Case Study – Geography and Motivation

The following case study was taken from: The Geography Disciplines Network (GDN) Inclusive Curriculum Project (ICP) Case Studies, HEFCE Project, University of Gloucestershire , (information extracted and accessed September 2006).


Gareth is a level three student studying Landscape Architecture. Gareth has a specific learning difficulty, dyslexia. Gareth ‘s dyslexia was first assessed 3 months prior to his ‘A’ Levels.

Gareth states that his dyslexia was not a factor in deciding which University to attend. He does, however, believe that people with dyslexia have different strengths and weaknesses, and as such, one of his strengths lies in artistic drawing and planning holistic projects. He believes that his strengths in these areas were an influencing factor in his choice of which course to study. At the time of his decision to study Landscape Architecture, however, Gareth was unaware of his specific learning difficulty.

Gareth is quite clear that he prefers writing assignments to taking timed examinations. He feels that even with additional time he is rushing in exams and does not do himself justice. Gareth finds that without the time to think clearly about the subject, his work is not articulate and his handwriting becomes illegible. Gareth finds that rather than spend time re-reading his answers, “it’s better to just go with it”, as he feels re-reading would waste time that he could be using trying to answer the next question.

Despite his preference for written assignments, Gareth admits he’s “terrible at time management”. He often procrastinates and sometimes finds it necessary to work through the night to finish a piece of work on time. He does understand that as a student with dyslexia, he puts more effort into his studies than his peers, and he believes that was the reason his dyslexia remained unidentified for as long as it did. He didn’t realise he was putting more effort into his studies; “it’s just the way that it is”.

Gareth’s course involves a range of assessment methods; essays, exams, reports, computer-aided design work, freehand design, etc. Gareth feels that his best skills are his artistic abilities; “I’ve written fair enough essays, but it’s not what I’m good at”. Gareth is particularly grateful that his major project for level three was not a dissertation, but a design project. Gareth feels that he was better able to evidence his academic ability by working through an entire design project. He recognises that the design project included a high amount of hours for the complicated drawings, but as this is his strength, he finds this aspect of the course motivating. He finds that he uses visual cues to spark ideas for projects. He gets less attached to essays, being relieved when they are completed, rather than enjoying the process as he does with design pieces.

Gareth finds that when he is prioritising his workload, he tends to complete the design work first, leaving the written assignments to last. Whilst Gareth sometimes re-writes his assignments 3 or 4 times, he still makes punctuation and grammar errors. He finds it disheartening when comments on the assignment focus on these. He understands why they are included, but as he is already aware of his difficulties, but sometimes finds this discouraging.

Gareth does not feel that his dyslexia has any impact upon his field trips.

In lectures, Gareth takes sporadic notes to try and help him reinforce what is being said at the time.
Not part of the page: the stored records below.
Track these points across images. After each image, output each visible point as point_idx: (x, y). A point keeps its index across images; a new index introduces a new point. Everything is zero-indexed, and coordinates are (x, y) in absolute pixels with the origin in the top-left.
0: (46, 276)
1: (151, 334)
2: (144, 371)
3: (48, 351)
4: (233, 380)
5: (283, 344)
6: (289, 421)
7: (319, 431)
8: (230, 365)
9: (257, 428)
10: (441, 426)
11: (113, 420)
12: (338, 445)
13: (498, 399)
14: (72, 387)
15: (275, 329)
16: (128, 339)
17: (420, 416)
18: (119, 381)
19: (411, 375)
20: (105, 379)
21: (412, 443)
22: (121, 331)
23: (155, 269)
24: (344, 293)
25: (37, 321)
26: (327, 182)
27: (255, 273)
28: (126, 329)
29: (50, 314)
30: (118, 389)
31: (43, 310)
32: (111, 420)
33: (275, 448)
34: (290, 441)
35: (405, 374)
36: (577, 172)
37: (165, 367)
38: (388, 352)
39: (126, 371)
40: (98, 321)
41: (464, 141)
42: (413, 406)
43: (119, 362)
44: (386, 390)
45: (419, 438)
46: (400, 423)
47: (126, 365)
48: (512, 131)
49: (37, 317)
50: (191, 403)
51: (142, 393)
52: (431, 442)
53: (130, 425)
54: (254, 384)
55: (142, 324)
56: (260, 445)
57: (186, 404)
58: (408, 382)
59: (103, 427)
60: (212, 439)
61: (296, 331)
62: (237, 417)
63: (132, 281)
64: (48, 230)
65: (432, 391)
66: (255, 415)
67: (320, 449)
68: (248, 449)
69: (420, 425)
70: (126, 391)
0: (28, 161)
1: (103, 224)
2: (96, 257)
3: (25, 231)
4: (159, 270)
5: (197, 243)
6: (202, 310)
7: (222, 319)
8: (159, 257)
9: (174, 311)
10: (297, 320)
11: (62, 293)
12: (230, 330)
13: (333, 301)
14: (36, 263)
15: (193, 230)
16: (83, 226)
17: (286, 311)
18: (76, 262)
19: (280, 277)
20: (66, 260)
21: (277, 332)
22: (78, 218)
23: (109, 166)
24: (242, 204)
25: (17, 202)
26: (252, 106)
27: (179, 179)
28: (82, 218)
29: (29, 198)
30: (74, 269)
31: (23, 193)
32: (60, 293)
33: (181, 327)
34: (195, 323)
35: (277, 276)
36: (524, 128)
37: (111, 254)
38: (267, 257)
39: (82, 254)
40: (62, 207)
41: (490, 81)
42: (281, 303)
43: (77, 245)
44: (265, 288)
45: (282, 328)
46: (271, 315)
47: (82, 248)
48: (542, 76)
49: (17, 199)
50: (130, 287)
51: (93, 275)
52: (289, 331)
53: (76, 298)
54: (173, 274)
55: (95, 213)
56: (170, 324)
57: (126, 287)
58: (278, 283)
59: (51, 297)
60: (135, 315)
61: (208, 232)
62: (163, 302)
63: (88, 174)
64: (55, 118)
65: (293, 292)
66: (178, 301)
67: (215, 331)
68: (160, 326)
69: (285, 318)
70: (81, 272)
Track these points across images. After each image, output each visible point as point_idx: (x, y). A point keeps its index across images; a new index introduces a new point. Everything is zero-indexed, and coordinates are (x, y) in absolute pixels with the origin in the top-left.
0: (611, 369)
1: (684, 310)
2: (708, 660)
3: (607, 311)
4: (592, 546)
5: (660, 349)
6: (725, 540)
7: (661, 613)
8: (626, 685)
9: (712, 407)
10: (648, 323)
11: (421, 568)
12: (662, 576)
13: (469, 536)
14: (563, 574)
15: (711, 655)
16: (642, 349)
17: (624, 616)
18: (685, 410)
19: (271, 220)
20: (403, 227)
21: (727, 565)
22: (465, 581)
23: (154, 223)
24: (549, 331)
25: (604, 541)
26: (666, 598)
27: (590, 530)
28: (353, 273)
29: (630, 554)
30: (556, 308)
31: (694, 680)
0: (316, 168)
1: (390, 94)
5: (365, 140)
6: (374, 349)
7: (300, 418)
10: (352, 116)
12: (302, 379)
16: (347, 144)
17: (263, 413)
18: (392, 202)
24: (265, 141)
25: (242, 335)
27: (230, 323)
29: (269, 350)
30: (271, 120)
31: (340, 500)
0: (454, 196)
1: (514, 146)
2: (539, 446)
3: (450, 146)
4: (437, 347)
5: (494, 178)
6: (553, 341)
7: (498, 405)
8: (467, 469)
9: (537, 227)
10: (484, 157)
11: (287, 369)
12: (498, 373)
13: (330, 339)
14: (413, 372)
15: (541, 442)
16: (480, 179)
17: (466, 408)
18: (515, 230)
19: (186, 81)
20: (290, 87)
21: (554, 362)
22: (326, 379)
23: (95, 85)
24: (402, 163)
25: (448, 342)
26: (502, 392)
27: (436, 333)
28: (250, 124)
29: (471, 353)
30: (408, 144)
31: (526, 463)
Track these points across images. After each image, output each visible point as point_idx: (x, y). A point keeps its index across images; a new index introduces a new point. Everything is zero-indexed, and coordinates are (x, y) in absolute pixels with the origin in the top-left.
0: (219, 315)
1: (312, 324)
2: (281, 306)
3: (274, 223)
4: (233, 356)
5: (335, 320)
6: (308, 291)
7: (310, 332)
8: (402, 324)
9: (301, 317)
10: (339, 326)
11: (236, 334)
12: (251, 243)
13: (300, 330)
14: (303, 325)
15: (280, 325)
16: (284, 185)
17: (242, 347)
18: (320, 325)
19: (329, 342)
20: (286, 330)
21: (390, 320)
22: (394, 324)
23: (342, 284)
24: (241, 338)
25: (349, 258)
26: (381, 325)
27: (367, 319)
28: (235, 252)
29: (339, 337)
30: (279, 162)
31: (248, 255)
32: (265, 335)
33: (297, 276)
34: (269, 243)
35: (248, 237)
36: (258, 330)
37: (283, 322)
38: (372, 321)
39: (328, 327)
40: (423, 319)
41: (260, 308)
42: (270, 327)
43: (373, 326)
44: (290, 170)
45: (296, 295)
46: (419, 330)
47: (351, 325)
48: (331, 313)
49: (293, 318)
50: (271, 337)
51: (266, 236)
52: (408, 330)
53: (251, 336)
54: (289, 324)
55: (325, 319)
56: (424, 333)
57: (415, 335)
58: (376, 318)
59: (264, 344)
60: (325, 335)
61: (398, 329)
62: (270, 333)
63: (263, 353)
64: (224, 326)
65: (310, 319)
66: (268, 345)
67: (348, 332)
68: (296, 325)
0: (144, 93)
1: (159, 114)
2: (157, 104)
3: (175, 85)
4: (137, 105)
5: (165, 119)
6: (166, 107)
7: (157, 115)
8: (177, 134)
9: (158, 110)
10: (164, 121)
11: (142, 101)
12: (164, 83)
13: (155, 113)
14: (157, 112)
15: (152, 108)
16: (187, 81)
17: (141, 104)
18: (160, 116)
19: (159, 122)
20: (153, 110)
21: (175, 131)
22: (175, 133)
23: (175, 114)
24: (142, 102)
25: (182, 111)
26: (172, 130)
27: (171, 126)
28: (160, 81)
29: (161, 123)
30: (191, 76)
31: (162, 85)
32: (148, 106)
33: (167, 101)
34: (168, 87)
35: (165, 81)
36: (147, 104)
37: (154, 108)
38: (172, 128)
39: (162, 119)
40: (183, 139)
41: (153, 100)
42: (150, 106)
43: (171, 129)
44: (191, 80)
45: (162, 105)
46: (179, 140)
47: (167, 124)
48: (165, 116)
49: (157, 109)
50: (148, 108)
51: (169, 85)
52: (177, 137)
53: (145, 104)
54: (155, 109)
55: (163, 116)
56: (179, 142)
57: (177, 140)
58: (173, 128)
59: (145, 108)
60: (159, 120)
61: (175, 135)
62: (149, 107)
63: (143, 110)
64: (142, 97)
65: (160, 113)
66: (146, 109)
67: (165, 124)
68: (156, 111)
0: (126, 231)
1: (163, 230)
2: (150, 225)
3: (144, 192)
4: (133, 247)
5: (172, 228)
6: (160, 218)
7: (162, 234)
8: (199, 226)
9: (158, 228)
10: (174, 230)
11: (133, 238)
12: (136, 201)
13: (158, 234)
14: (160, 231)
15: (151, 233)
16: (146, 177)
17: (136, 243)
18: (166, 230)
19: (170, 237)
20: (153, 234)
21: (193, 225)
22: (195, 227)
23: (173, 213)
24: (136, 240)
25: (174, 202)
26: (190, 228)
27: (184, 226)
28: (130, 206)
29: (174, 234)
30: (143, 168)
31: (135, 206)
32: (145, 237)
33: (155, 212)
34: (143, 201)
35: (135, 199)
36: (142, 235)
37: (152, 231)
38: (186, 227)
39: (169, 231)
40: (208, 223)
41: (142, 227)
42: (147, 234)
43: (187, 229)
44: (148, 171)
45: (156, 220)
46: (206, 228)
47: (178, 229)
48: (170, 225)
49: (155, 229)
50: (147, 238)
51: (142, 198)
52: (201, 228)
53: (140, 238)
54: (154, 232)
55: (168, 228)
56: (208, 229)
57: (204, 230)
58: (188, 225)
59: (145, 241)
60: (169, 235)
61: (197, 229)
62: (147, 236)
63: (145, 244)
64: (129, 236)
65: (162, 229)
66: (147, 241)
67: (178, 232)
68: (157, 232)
He rarely returns to study his notes later, and although he has a dictaphone, he only uses it on occasions when he knows there will be significant material he will need to remember (e.g., when there is a guest speaker) as he feels it is highly unlikely he would listen to the lecture again. Gareth tends to get most of the information he needs for essays from his textbooks. He finds the funding he receives from his Disabled Students’ Allowance allows him to maintain a good collection of the texts he needs.

Gareth finds that the support most useful to him comes from academic staff. He sometimes needs motivating to do the written pieces of his course, but finds staff who are more flexible in their approach, encouraging him rather than reprimanding him for not doing the work, are more effective. Gareth feels that the right motivation at the right time can be the most beneficial support offered.